• Assignment: Output, exactly as written, the lines below from the one that has "Fig 1. Experimental" through the one that has "Figure 11. The"; nothing else, and no pictures.

====== Source information

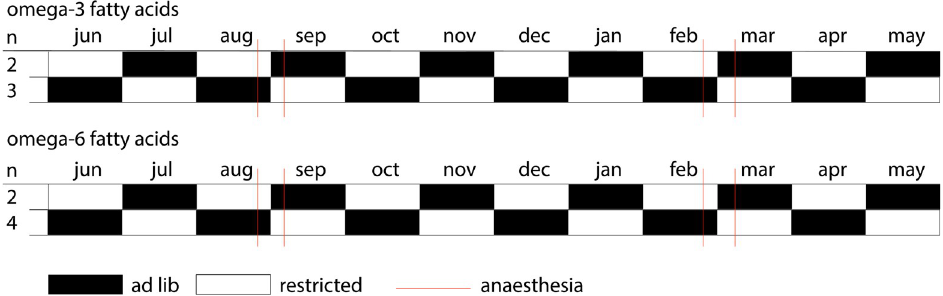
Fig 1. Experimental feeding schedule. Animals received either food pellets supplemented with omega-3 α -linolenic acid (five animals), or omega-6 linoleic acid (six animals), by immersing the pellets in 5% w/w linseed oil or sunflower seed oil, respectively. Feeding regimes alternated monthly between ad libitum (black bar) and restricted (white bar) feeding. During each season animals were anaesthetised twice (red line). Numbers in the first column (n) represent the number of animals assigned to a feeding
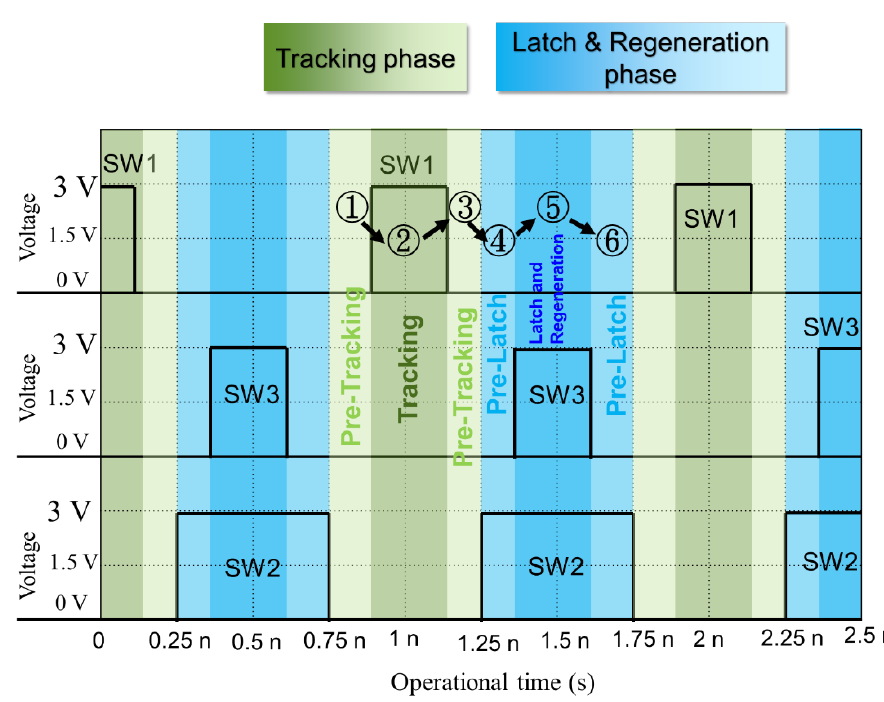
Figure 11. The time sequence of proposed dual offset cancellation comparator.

============
====== Source information

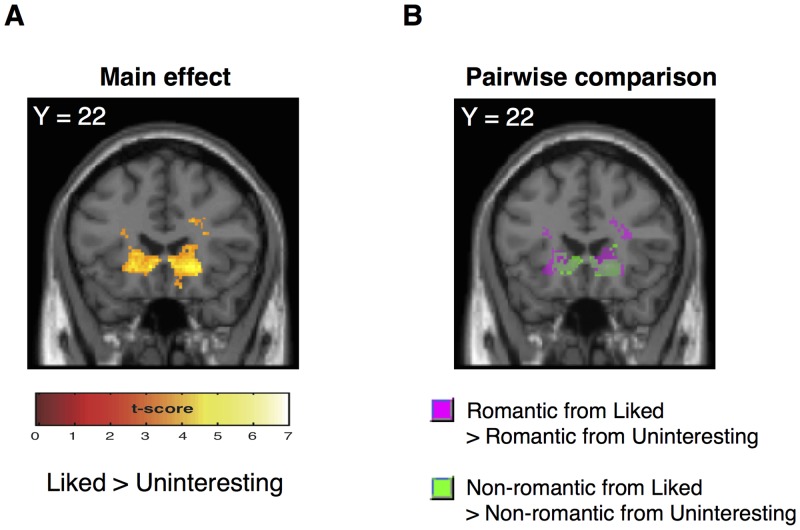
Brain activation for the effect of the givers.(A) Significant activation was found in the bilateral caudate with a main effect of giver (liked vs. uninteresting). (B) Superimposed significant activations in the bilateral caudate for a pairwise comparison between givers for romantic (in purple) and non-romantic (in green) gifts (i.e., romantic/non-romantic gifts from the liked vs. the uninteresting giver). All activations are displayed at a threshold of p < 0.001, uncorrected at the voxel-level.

============

• Response for this exercise:
Fig 1. Experimental feeding schedule. Animals received either food pellets supplemented with omega-3 α -linolenic acid (five animals), or omega-6 linoleic acid (six animals), by immersing the pellets in 5% w/w linseed oil or sunflower seed oil, respectively. Feeding regimes alternated monthly between ad libitum (black bar) and restricted (white bar) feeding. During each season animals were anaesthetised twice (red line). Numbers in the first column (n) represent the number of animals assigned to a feeding
Figure 11. The time sequence of proposed dual offset cancellation comparator.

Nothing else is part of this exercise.